Because this command can take a few minutes to run, we will run it as a slurm job. Copy the example script to your own directory. The example job script is in the scripts folder.
cd ../scripts
sbatch naive_bayes_classify_fish.sh
Open up your copy and we will go over the commands
The output of this script will produce a file called fish_OTUs_NB_taxonomy.qza. We will now create a visualisation of the classification of each OTU:
qiime metadata tabulate \
--m-input-file fish_OTUs_NB_taxonomy.qza \
--o-visualization fish_NB_taxonomy_VIZ.qzv
As with the previous visualisation, open up the Qiime2View webpage and paste in the following link:
https://otagoedna.github.io/2019_11_28_edna_course/example_viz/fish_NB_taxonomy_VIZ.qzv
A barplot graph is a good way to compare the taxonomic profile among samples. For this we also need a text file that has sample metadata. For this exercise, one is provided, but for your own projects, they can be as simple or complex as needed. They do not even need to have fields (but this will limit downstream analysis). You can prepare it in Microsoft Excel, but then you need to export it as a tab-delimited text file (e.g. .tsv)
Here is an example metadata file in Excel:
And here is the same example, but in a plain (tab-delimited) text file:
With the sample metadata, you can now create a bar plot of your taxonomy assignments. Qiime combines the information from all these sources in the visual:
Run the command:
qiime taxa barplot \
--i-table fish_frequency_table.qza \
--i-taxonomy fish_OTUs_NB_taxonomy.qza \
--m-metadata-file ../meta/sample_metadata.txt \
--o-visualization fish_NB_taxonomy_barplot.qzv
To view, paste the following link into the Qiime2View webpage:
https://otagoedna.github.io/2019_11_28_edna_course/example_viz/fish_NB_taxonomy_barplot.qzv
For some downstream analyses, it is necessary to convert our qiime-formatted files into flat (plain text) files so they can be used in other programs. Most Qiime files can be converted with the simple qiime tools export
command. We will convert the taxonomy of classification that we just made:
The export
command needs to be first exported to a folder, so we will make one:
mkdir exports
Now, use qiime to export
qiime tools export \
--input-path fish_OTUs_NB_taxonomy.qza \
--output-path exports
This creates a file called taxonomy.tsv. We will rename that so there is no confusion:
mv exports/taxonomy.tsv fish_OTUs_NB_taxonomy.tsv
We will now try a global alignment method to assign taxonomy. As with the machine learning classification, we will run this through a job script.
sbatch vsearch_classify_fish.sh
We have found that the default in Qiime2 for this approach can produce some unwanted results.
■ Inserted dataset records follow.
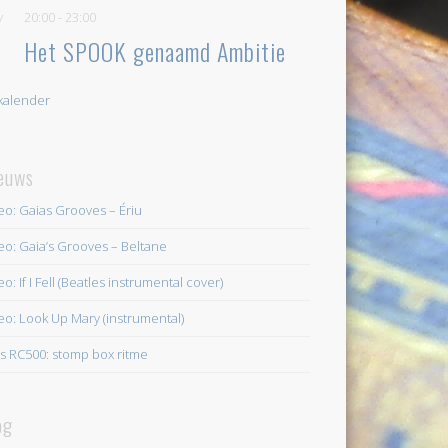
v
20:00
-
23:00
Het SPOOK genaamd Ambitie
 kalender
euws
eo: Gaias Grooves – Ériu
eo: Gaia’s Grooves – Beltane
o: If I Fell (Beatles instrumental cover)
eo: Look Up Mary (instrumental)
s RC500: stomp box ritme
og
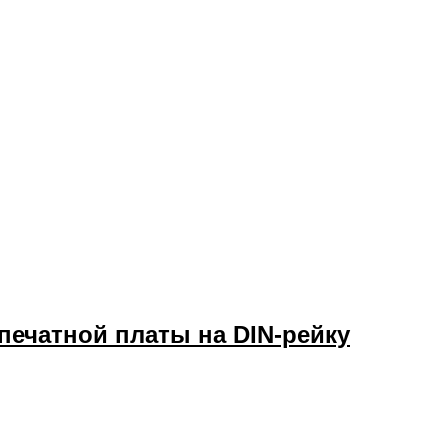
печатной платы на DIN-рейку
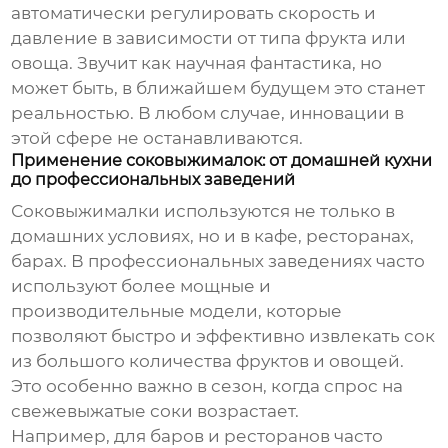
автоматически регулировать скорость и
давление в зависимости от типа фрукта или
овоща. Звучит как научная фантастика, но
может быть, в ближайшем будущем это станет
реальностью. В любом случае, инновации в
этой сфере не останавливаются.
Применение соковыжималок: от домашней кухни
до профессиональных заведений
Соковыжималки используются не только в
домашних условиях, но и в кафе, ресторанах,
барах. В профессиональных заведениях часто
используют более мощные и
производительные модели, которые
позволяют быстро и эффективно извлекать сок
из большого количества фруктов и овощей.
Это особенно важно в сезон, когда спрос на
свежевыжатые соки возрастает.
Например, для баров и ресторанов часто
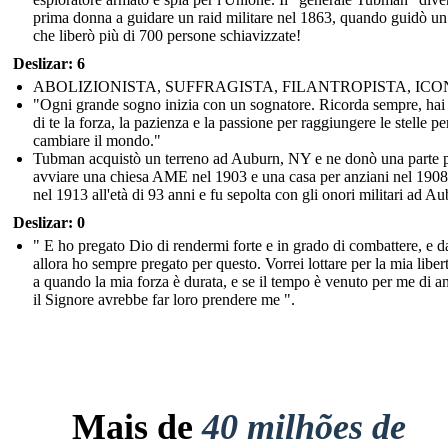
prima donna a guidare un raid militare nel 1863, quando guidò un
che liberò più di 700 persone schiavizzate!
Deslizar: 6
ABOLIZIONISTA, SUFFRAGISTA, FILANTROPISTA, IC
"Ogni grande sogno inizia con un sognatore. Ricorda sempre, hai
di te la forza, la pazienza e la passione per raggiungere le stelle pe
cambiare il mondo."
Tubman acquistò un terreno ad Auburn, NY e ne donò una parte 
avviare una chiesa AME nel 1903 e una casa per anziani nel 1908
nel 1913 all'età di 93 anni e fu sepolta con gli onori militari ad Au
Deslizar: 0
" E ho pregato Dio di rendermi forte e in grado di combattere, e d
allora ho sempre pregato per questo. Vorrei lottare per la mia liber
a quando la mia forza è durata, e se il tempo è venuto per me di a
il Signore avrebbe far loro prendere me ".
Mais de
40 milhões de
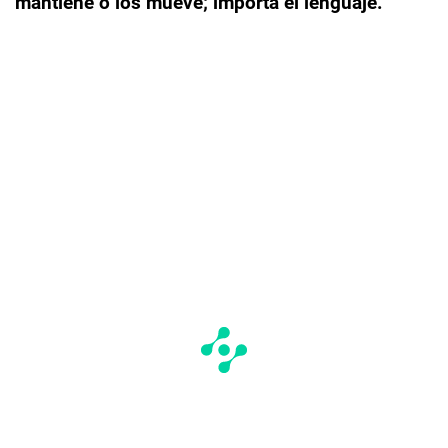
mantiene o los mueve; importa el lenguaje.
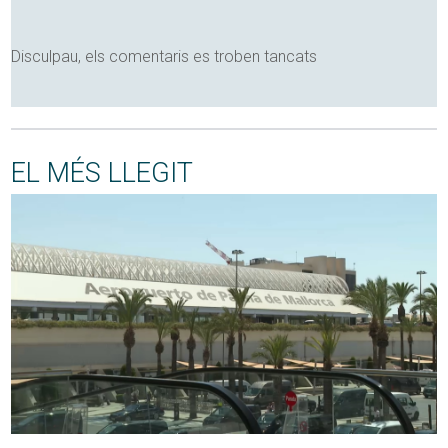
Disculpau, els comentaris es troben tancats
EL MÉS LLEGIT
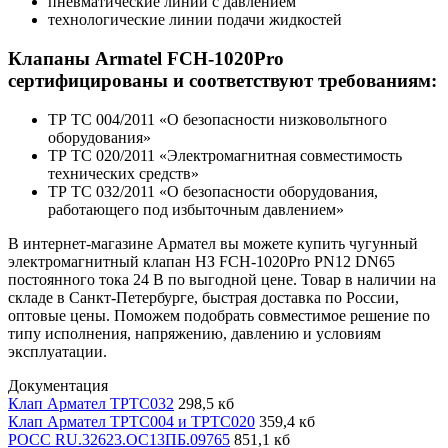
пневматические линии с давлением
технологические линии подачи жидкостей
Клапаны Armatel FCH-1020Pro
сертифицированы и соответствуют требованиям:
ТР ТС 004/2011 «О безопасности низковольтного
оборудования»
ТР ТС 020/2011 «Электромагнитная совместимость
технических средств»
ТР ТС 032/2011 «О безопасности оборудования,
работающего под избыточным давлением»
В интернет-магазине Армател вы можете купить чугунный
электромагнитный клапан НЗ FCH-1020Pro PN12 DN65
постоянного тока 24 В по выгодной цене. Товар в наличии на
складе в Санкт-Петербурге, быстрая доставка по России,
оптовые цены. Поможем подобрать совместимое решение по
типу исполнения, напряжению, давлению и условиям
эксплуатации.
Документация
Клап Армател ТРТС032
298,5 кб
Клап Армател ТРТС004 и ТРТС020
359,4 кб
РОСС RU.32623.ОС13ПБ.09765
851,1 кб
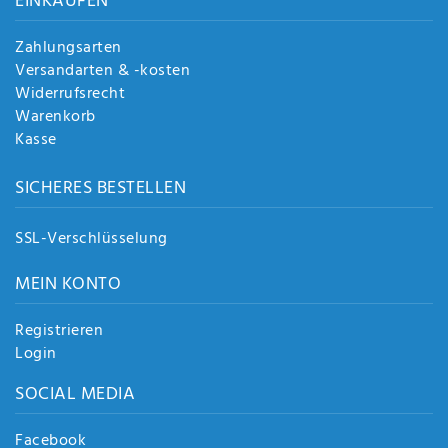
EINKAUFEN
Zahlungsarten
Versandarten & -kosten
Widerrufsrecht
Warenkorb
Kasse
SICHERES BESTELLEN
SSL-Verschlüsselung
MEIN KONTO
Registrieren
Login
SOCIAL MEDIA
Facebook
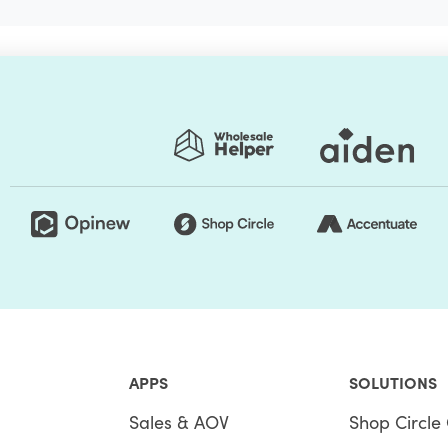
APPS
SOLUTIONS
Sales & AOV
Shop Circle 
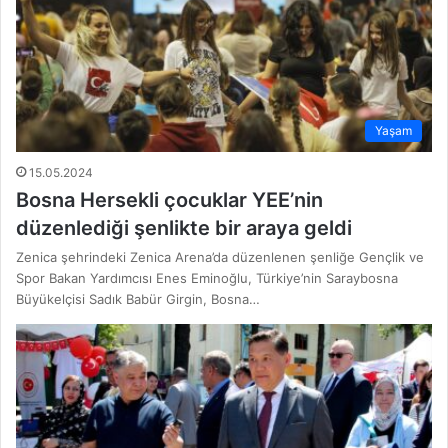
Yaşam
15.05.2024
Bosna Hersekli çocuklar YEE’nin
düzenlediği şenlikte bir araya geldi
Zenica şehrindeki Zenica Arena’da düzenlenen şenliğe Gençlik ve
Spor Bakan Yardımcısı Enes Eminoğlu, Türkiye’nin Saraybosna
Büyükelçisi Sadık Babür Girgin, Bosna…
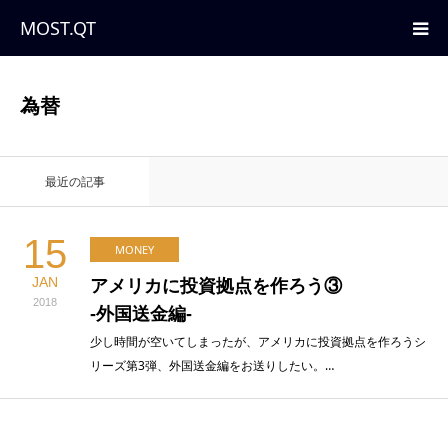
MOST.QT
HOME
為替
ABOUT
最近の記事
CATEGORY
15
MONEY
JAN
アメリカに投資拠点を作ろう③
2018
-外国送金編-
少し時間が空いてしまったが、アメリカに投資拠点を作ろうシ
リーズ第3弾、外国送金編をお送りしたい。…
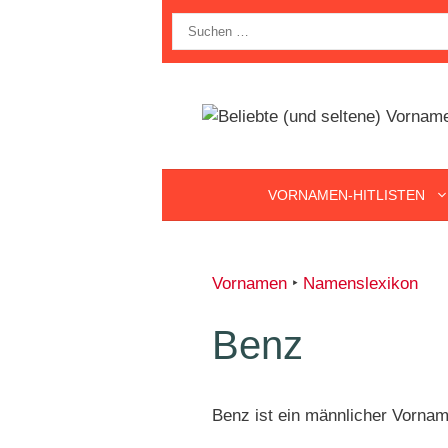
Zum
Suche
Inhalt
nach:
springen
VORNAMEN-HITLISTEN
Vornamen
‣
Namenslexikon
Benz
Benz ist ein männlicher Vornam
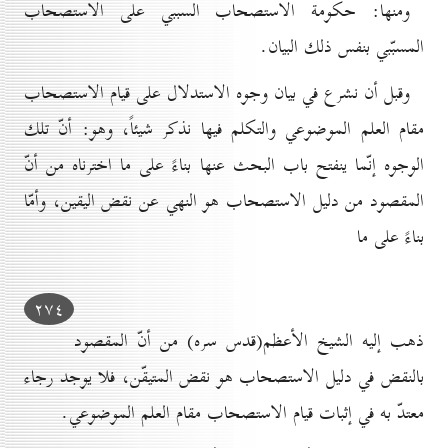
ومنها: حكومة الاستصحاب السببي على الاستصحاب
المسبّبي بنفس ذلك البيان.
وقبل أن نشرع في بيان وجوه الاستدلال على قيام الاستصحاب
مقام العلم الموضوعي والتكلم فيها نذكر شيئاً، وهو: أنّ تلك
الوجوه إنّما ينفتح باب البحث عنها بناءً على ما اخترناه من أنّ
المقصود من دليل الاستصحاب هو النهي عن نقض اليقين، وأمّا
بناءً على ما
۲۷٤
ذهب إليه الشيخ الأعظم(قدس سره) من أنّ المقصود
بالنقض في دليل الاستصحاب هو نقض المتيقّن، فلا يوجد رجاء
معتدّ به في إثبات قيام الاستصحاب مقام العلم الموضوعي.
Open the file in a text editor and we will go over how we have adjusted this.
The output of this script is: fish_OTUs_vsearch_taxonomy.qza
As with the Naive Bayes (machine learning) method, you can create visuals to view the results. There is an example of the vsearch result on the following link, which you can open in Qiime2View.
https://otagoedna.github.io/2019_11_28_edna_course/example_viz/fish_OTUs_vsearch_taxonomy_VIZ.qzv
We will now compare the differences in the two taxonomic assignments. (Better to have two Qiime2View windows opened for this.)
Here is a link to the vsearch bar plots file:
https://otagoedna.github.io/2019_11_28_edna_course/example_viz/fish_OTUs_vsearch_taxonomy_barplot.qzv
When we made the barplots, Qiime2 combines the information from the frequency and taxonomy tables (and sample metadata). For some downstream applications, you might want to collapse the OTU frequencies around their taxonomy assignments. We have a handy script that will do that. All you need is the original frequency table and the flat file version of the taxonomy assignments (exported from Qiime above).
../scripts/collapse_by_taxonomy.py \
-f ../out/zotutab.txt \
-t fish_OTUs_NB_taxonomy.tsv
The outputs from this script are taxonomy and frequency tables for which the OTUs have been collapsed around the taxon to which it was assigned.